TASK DESCRIPTION:
From the first line to the last, return the data exactly as written.

PROVIDED ENTRIES:

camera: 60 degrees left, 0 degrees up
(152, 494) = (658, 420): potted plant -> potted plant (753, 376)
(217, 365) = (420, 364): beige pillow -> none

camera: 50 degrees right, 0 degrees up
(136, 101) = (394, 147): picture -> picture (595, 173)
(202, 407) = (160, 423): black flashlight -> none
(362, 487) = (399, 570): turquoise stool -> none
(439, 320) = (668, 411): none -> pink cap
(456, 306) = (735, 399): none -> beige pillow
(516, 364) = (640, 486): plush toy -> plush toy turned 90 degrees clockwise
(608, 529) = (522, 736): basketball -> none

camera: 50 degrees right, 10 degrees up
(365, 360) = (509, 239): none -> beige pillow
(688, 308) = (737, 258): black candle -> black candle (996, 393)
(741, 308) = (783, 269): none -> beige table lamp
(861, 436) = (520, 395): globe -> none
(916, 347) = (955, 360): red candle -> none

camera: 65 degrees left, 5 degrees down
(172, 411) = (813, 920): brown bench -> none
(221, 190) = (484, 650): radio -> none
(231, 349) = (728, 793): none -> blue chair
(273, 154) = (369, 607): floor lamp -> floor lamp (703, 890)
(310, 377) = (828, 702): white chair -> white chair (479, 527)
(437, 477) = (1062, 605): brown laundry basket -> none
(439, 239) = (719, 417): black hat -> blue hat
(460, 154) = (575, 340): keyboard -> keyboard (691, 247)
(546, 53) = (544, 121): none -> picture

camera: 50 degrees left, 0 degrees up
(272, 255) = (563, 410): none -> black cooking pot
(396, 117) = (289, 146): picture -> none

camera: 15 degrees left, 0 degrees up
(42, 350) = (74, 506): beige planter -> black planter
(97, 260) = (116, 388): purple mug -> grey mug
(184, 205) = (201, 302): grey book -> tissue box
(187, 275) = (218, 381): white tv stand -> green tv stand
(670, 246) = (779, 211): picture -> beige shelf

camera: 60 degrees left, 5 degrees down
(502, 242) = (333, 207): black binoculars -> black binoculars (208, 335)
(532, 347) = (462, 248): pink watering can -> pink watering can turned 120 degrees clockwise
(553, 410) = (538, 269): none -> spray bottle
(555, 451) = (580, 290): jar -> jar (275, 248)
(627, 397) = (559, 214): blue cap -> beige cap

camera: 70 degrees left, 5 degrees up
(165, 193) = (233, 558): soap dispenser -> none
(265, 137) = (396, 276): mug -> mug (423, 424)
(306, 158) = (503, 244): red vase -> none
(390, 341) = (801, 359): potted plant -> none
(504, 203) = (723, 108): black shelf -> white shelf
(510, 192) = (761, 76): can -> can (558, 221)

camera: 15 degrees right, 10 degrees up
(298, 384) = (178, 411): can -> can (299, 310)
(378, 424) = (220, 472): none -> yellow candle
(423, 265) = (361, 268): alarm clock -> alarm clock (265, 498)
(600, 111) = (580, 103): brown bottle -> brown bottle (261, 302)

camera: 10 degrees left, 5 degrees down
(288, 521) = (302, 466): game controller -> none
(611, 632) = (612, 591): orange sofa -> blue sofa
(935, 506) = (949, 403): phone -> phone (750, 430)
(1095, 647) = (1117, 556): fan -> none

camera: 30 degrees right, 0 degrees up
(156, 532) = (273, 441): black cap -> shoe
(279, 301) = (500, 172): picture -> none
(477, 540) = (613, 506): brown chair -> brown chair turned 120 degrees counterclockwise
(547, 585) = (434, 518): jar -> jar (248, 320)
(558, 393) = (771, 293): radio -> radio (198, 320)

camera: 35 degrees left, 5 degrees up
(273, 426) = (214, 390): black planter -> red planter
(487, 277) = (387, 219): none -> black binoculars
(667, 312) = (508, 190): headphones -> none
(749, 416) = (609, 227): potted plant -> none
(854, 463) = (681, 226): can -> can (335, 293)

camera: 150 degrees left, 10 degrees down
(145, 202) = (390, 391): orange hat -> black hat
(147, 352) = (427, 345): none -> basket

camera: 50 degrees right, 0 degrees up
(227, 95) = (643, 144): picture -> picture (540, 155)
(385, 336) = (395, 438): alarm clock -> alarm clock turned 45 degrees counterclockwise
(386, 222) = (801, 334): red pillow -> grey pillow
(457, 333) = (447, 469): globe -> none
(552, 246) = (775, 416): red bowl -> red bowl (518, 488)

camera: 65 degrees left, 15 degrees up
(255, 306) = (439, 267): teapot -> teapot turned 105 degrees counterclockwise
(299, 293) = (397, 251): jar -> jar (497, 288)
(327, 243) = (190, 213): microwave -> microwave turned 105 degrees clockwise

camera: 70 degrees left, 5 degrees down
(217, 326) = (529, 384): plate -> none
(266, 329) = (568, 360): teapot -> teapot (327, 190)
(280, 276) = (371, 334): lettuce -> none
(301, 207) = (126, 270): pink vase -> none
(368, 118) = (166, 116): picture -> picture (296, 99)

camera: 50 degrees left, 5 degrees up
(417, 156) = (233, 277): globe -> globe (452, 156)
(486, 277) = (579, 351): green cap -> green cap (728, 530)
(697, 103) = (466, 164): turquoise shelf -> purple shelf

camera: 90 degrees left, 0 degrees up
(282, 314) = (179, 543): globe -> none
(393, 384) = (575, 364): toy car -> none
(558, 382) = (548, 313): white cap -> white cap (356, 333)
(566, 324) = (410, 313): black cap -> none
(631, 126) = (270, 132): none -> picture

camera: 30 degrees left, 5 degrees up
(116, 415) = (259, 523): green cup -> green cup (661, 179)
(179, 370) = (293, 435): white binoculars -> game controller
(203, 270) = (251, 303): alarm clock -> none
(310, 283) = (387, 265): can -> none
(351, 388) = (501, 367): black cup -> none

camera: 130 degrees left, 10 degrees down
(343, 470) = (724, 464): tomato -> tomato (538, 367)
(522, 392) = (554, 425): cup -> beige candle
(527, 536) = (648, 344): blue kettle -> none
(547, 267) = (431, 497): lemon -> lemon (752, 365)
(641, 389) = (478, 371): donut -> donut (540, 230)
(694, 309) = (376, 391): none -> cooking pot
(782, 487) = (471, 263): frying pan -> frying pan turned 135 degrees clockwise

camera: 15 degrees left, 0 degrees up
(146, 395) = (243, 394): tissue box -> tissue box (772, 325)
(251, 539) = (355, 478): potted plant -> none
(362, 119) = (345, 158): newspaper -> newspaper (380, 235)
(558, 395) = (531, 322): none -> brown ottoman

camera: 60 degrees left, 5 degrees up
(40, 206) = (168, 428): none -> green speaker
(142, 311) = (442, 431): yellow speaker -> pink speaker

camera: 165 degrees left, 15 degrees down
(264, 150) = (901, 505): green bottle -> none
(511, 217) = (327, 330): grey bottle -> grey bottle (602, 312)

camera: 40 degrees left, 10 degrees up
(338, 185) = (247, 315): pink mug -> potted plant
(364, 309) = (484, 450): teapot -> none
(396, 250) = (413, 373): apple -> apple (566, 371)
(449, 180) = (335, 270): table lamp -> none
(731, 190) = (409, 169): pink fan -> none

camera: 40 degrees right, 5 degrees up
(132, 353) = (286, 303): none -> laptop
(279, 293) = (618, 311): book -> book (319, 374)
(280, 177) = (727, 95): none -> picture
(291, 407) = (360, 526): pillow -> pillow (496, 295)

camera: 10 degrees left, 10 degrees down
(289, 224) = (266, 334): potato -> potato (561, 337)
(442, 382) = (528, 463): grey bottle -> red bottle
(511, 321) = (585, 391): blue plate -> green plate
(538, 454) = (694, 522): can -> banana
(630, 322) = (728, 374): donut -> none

RESPONSE:
camera: 60 degrees left, 0 degrees up
(152, 494) = (658, 420): potted plant -> potted plant (753, 376)
(217, 365) = (420, 364): beige pillow -> none

camera: 50 degrees right, 0 degrees up
(136, 101) = (394, 147): picture -> picture (595, 173)
(202, 407) = (160, 423): black flashlight -> none
(362, 487) = (399, 570): turquoise stool -> none
(439, 320) = (668, 411): none -> pink cap
(456, 306) = (735, 399): none -> beige pillow
(516, 364) = (640, 486): plush toy -> plush toy turned 90 degrees clockwise
(608, 529) = (522, 736): basketball -> none

camera: 50 degrees right, 10 degrees up
(365, 360) = (509, 239): none -> beige pillow
(688, 308) = (737, 258): black candle -> black candle (996, 393)
(741, 308) = (783, 269): none -> beige table lamp
(861, 436) = (520, 395): globe -> none
(916, 347) = (955, 360): red candle -> none

camera: 65 degrees left, 5 degrees down
(172, 411) = (813, 920): brown bench -> none
(221, 190) = (484, 650): radio -> none
(231, 349) = (728, 793): none -> blue chair
(273, 154) = (369, 607): floor lamp -> floor lamp (703, 890)
(310, 377) = (828, 702): white chair -> white chair (479, 527)
(437, 477) = (1062, 605): brown laundry basket -> none
(439, 239) = (719, 417): black hat -> blue hat
(460, 154) = (575, 340): keyboard -> keyboard (691, 247)
(546, 53) = (544, 121): none -> picture

camera: 50 degrees left, 0 degrees up
(272, 255) = (563, 410): none -> black cooking pot
(396, 117) = (289, 146): picture -> none

camera: 15 degrees left, 0 degrees up
(42, 350) = (74, 506): beige planter -> black planter
(97, 260) = (116, 388): purple mug -> grey mug
(184, 205) = (201, 302): grey book -> tissue box
(187, 275) = (218, 381): white tv stand -> green tv stand
(670, 246) = (779, 211): picture -> beige shelf

camera: 60 degrees left, 5 degrees down
(502, 242) = (333, 207): black binoculars -> black binoculars (208, 335)
(532, 347) = (462, 248): pink watering can -> pink watering can turned 120 degrees clockwise
(553, 410) = (538, 269): none -> spray bottle
(555, 451) = (580, 290): jar -> jar (275, 248)
(627, 397) = (559, 214): blue cap -> beige cap

camera: 70 degrees left, 5 degrees up
(165, 193) = (233, 558): soap dispenser -> none
(265, 137) = (396, 276): mug -> mug (423, 424)
(306, 158) = (503, 244): red vase -> none
(390, 341) = (801, 359): potted plant -> none
(504, 203) = (723, 108): black shelf -> white shelf
(510, 192) = (761, 76): can -> can (558, 221)

camera: 15 degrees right, 10 degrees up
(298, 384) = (178, 411): can -> can (299, 310)
(378, 424) = (220, 472): none -> yellow candle
(423, 265) = (361, 268): alarm clock -> alarm clock (265, 498)
(600, 111) = (580, 103): brown bottle -> brown bottle (261, 302)

camera: 10 degrees left, 5 degrees down
(288, 521) = (302, 466): game controller -> none
(611, 632) = (612, 591): orange sofa -> blue sofa
(935, 506) = (949, 403): phone -> phone (750, 430)
(1095, 647) = (1117, 556): fan -> none

camera: 30 degrees right, 0 degrees up
(156, 532) = (273, 441): black cap -> shoe
(279, 301) = (500, 172): picture -> none
(477, 540) = (613, 506): brown chair -> brown chair turned 120 degrees counterclockwise
(547, 585) = (434, 518): jar -> jar (248, 320)
(558, 393) = (771, 293): radio -> radio (198, 320)

camera: 35 degrees left, 5 degrees up
(273, 426) = (214, 390): black planter -> red planter
(487, 277) = (387, 219): none -> black binoculars
(667, 312) = (508, 190): headphones -> none
(749, 416) = (609, 227): potted plant -> none
(854, 463) = (681, 226): can -> can (335, 293)

camera: 150 degrees left, 10 degrees down
(145, 202) = (390, 391): orange hat -> black hat
(147, 352) = (427, 345): none -> basket

camera: 50 degrees right, 0 degrees up
(227, 95) = (643, 144): picture -> picture (540, 155)
(385, 336) = (395, 438): alarm clock -> alarm clock turned 45 degrees counterclockwise
(386, 222) = (801, 334): red pillow -> grey pillow
(457, 333) = (447, 469): globe -> none
(552, 246) = (775, 416): red bowl -> red bowl (518, 488)

camera: 65 degrees left, 15 degrees up
(255, 306) = (439, 267): teapot -> teapot turned 105 degrees counterclockwise
(299, 293) = (397, 251): jar -> jar (497, 288)
(327, 243) = (190, 213): microwave -> microwave turned 105 degrees clockwise

camera: 70 degrees left, 5 degrees down
(217, 326) = (529, 384): plate -> none
(266, 329) = (568, 360): teapot -> teapot (327, 190)
(280, 276) = (371, 334): lettuce -> none
(301, 207) = (126, 270): pink vase -> none
(368, 118) = (166, 116): picture -> picture (296, 99)

camera: 50 degrees left, 5 degrees up
(417, 156) = (233, 277): globe -> globe (452, 156)
(486, 277) = (579, 351): green cap -> green cap (728, 530)
(697, 103) = (466, 164): turquoise shelf -> purple shelf

camera: 90 degrees left, 0 degrees up
(282, 314) = (179, 543): globe -> none
(393, 384) = (575, 364): toy car -> none
(558, 382) = (548, 313): white cap -> white cap (356, 333)
(566, 324) = (410, 313): black cap -> none
(631, 126) = (270, 132): none -> picture

camera: 30 degrees left, 5 degrees up
(116, 415) = (259, 523): green cup -> green cup (661, 179)
(179, 370) = (293, 435): white binoculars -> game controller
(203, 270) = (251, 303): alarm clock -> none
(310, 283) = (387, 265): can -> none
(351, 388) = (501, 367): black cup -> none

camera: 130 degrees left, 10 degrees down
(343, 470) = (724, 464): tomato -> tomato (538, 367)
(522, 392) = (554, 425): cup -> beige candle
(527, 536) = (648, 344): blue kettle -> none
(547, 267) = (431, 497): lemon -> lemon (752, 365)
(641, 389) = (478, 371): donut -> donut (540, 230)
(694, 309) = (376, 391): none -> cooking pot
(782, 487) = (471, 263): frying pan -> frying pan turned 135 degrees clockwise

camera: 15 degrees left, 0 degrees up
(146, 395) = (243, 394): tissue box -> tissue box (772, 325)
(251, 539) = (355, 478): potted plant -> none
(362, 119) = (345, 158): newspaper -> newspaper (380, 235)
(558, 395) = (531, 322): none -> brown ottoman

camera: 60 degrees left, 5 degrees up
(40, 206) = (168, 428): none -> green speaker
(142, 311) = (442, 431): yellow speaker -> pink speaker

camera: 165 degrees left, 15 degrees down
(264, 150) = (901, 505): green bottle -> none
(511, 217) = (327, 330): grey bottle -> grey bottle (602, 312)

camera: 40 degrees left, 10 degrees up
(338, 185) = (247, 315): pink mug -> potted plant
(364, 309) = (484, 450): teapot -> none
(396, 250) = (413, 373): apple -> apple (566, 371)
(449, 180) = (335, 270): table lamp -> none
(731, 190) = (409, 169): pink fan -> none

camera: 40 degrees right, 5 degrees up
(132, 353) = (286, 303): none -> laptop
(279, 293) = (618, 311): book -> book (319, 374)
(280, 177) = (727, 95): none -> picture
(291, 407) = (360, 526): pillow -> pillow (496, 295)

camera: 10 degrees left, 10 degrees down
(289, 224) = (266, 334): potato -> potato (561, 337)
(442, 382) = (528, 463): grey bottle -> red bottle
(511, 321) = (585, 391): blue plate -> green plate
(538, 454) = (694, 522): can -> banana
(630, 322) = (728, 374): donut -> none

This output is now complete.